New Column: Improving Our Immigration and Education Debates
Dual language learners (DLLs) are a big part of the how immigration affects our political economy” and the “how do we improve our schools” stories in the United States. It’s impossible to get a realistic or serious view of either without taking DLLs into account. But, for some reason, we don’t talk about them much when we’re talking about immigration or education. In a U.S. News and World Report column out today, I explain that this is a mistake:
[T]hese kids are the country’s future workforce. Taxes on their future wages will pay for your retirement programs someday. However important present-day partisan positioning on immigration may seem, serious presidential candidates should be talking about how to ensure that U.S. schools prepare these kids to succeed.

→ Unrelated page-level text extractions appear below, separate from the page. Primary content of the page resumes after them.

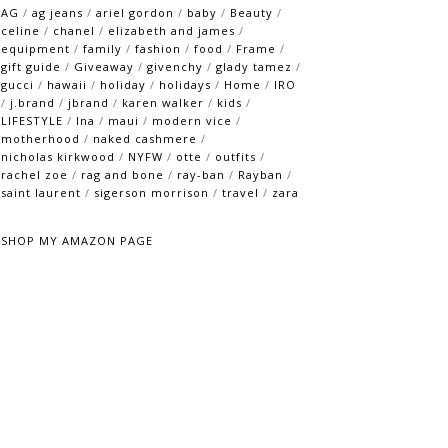
AG
/
ag jeans
/
ariel gordon
/
baby
/
Beauty
/
celine
/
chanel
/
elizabeth and james
/
equipment
/
family
/
fashion
/
food
/
Frame
/
gift guide
/
Giveaway
/
givenchy
/
glady tamez
/
gucci
/
hawaii
/
holiday
/
holidays
/
Home
/
IRO
/
j.brand
/
jbrand
/
karen walker
/
kids
/
LIFESTYLE
/
lna
/
maui
/
modern vice
/
motherhood
/
naked cashmere
/
nicholas kirkwood
/
NYFW
/
otte
/
outfits
/
rachel zoe
/
rag and bone
/
ray-ban
/
Rayban
/
saint laurent
/
sigerson morrison
/
travel
/
zara
SHOP MY AMAZON PAGE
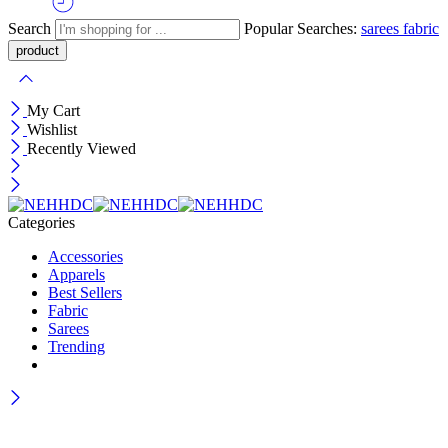
Search
Popular Searches:
sarees
fabric
My Cart
Wishlist
Recently Viewed
Categories
Accessories
Apparels
Best Sellers
Fabric
Sarees
Trending
Wait! before you leave…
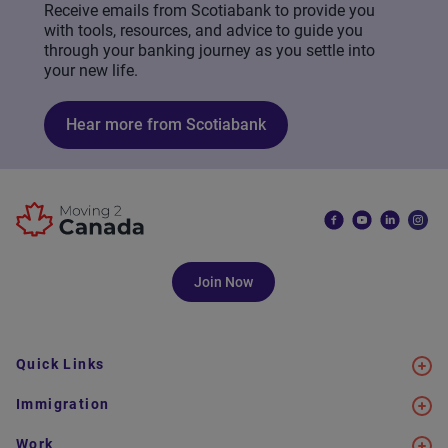
Receive emails from Scotiabank to provide you
with tools, resources, and advice to guide you
through your banking journey as you settle into
your new life.
Hear more from Scotiabank
Join Now
Quick Links
Immigration
Work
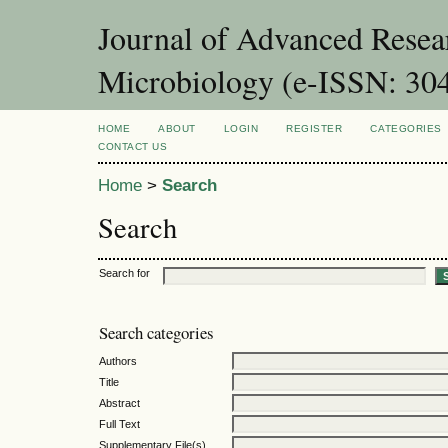
Journal of Advanced Resea
Microbiology (e-ISSN: 30
HOME
ABOUT
LOGIN
REGISTER
CATEGORIES
CONTACT US
Home
>
Search
Search
Search for
Search categories
Authors
Title
Abstract
Full Text
Supplementary File(s)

How? Unfortunately, these children get almost as little attention in education discourse as they get in immigration debates. When we argue about education policy, we usually talk about “low-income” children or (even more amorphous) “the underserved.” Even though nearly one in three Head Start participants is an English language learner, even though more than one in five U.S. children speaks a non-English language at home, many schools are struggling to update their instructional models to support these students’ linguistic and academic development.
In most cases, this isn’t because educators are unwilling to change how they teach English language learners. Rather, it’s because they aren’t familiar with alternatives to their current approaches.

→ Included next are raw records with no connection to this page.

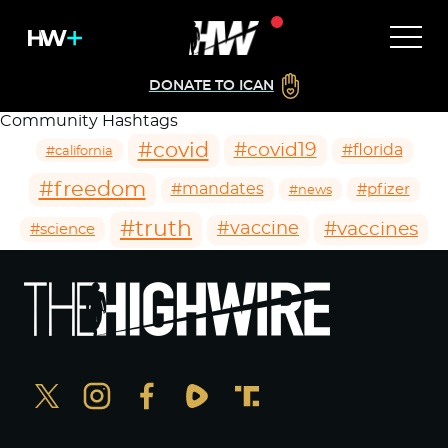
DONATE TO ICAN
Community Hashtags
#covid
#covid19
#florida
#california
#freedom
#mandates
#pfizer
#news
#truth
#vaccines
#vaccine
#science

That’s why my colleagues and I at New America recently published a series of reports exploring efforts to better support these kids at schools in San Antonio; Washington, D.C.; and Portland, Oregon’s David Douglas School District. Each of these communities is investing in a few big things: quality early education for young English language learners, thoughtful engagement with multilingual families, as much support as possible for preserving students’ native languages as they learn English, and anti-poverty efforts that simultaneously benefit adults and children.